Wake Forest Publications Committee Chair Calls Conservative Student Newspaper ‘Propaganda’

Wake Forest University’s faculty chair of the publications committee is arguing that the conservative student newspaper is “propaganda.”

Italian Professor Remi Lanzoni has found himself in a battle with the independent conservative student newspaper, the Wake Forest Review, after Lanzoni called the paper “propaganda” and “negative and divisive” in a September 22 email.

Perhaps what’s more troubling is that Lanzoni wrote that the Review may not be suitable for publication on a college campus. The “content and delivery is problematic for an endorsement on a college campus,” he wrote.

The Review’s Digital Editor Ryan Wolfe expressed concern that the paper has been deemed “problematic” simply because of its political perspective. “The most problematic thing is that he would be willing to discriminate against what organizations get chartered and which ones do not based on the point of view they express,” he accused.

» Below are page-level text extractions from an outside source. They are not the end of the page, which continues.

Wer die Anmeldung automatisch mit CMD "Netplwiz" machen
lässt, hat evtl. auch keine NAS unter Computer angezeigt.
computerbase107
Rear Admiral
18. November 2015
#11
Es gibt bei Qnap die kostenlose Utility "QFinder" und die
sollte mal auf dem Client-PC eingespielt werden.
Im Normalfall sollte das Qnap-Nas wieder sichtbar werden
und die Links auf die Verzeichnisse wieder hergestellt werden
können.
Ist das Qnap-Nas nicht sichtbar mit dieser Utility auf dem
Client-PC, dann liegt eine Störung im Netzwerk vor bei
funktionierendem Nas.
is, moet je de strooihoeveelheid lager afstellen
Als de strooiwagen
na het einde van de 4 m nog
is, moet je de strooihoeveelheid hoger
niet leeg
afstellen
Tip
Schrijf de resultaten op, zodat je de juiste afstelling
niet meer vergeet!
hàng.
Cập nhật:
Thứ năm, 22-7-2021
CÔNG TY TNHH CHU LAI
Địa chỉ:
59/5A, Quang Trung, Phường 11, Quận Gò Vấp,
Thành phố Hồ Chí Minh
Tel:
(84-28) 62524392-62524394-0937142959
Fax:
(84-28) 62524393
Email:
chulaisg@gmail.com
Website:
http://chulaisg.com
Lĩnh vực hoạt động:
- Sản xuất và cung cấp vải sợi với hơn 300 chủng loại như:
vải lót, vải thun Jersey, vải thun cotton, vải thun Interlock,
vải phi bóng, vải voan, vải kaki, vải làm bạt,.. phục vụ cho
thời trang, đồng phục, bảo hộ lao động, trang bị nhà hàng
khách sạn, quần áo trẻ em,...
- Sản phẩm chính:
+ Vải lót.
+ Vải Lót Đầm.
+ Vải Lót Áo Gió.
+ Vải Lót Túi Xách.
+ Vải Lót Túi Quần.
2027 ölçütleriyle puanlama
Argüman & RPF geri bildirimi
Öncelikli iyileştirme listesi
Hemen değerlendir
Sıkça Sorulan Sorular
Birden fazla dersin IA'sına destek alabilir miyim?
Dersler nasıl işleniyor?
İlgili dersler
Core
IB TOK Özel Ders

“I think that is the biggest problem with this. No one really knows. There is no real understanding of what the scope of this committee is,” Wolfe added, explaining that it’s unclear if the committee has the authority to end the publication of the Review if it chose to do so.

Out of the fear that administrators may attempt to censor or shut down their publication, the Review launched itself in 2016 as independent of the university. “Wake Forest Review made a choice to be independent anticipating something like this,” Digital Editor Ryan Wolfe explained. “I don’t think we want to paint all professors or administration in one broad stroke, but we did know there were going to be some bad apples.”

The publication initially came under fire from the university’s faculty as a result of their reporting on attempts to shut down a new research center on campus that was to be partially funded by the Charles Koch foundation.

“Do you honestly believe that the tiny free-market minority of faculty that the Kochs support are on the verge of taking over and subverting higher ed?” George Mason University Professor Phil Magness wrote at the time of the controversy. “That is not objective and dispassionate analysis – that’s the ravings of a conspiracy theory.”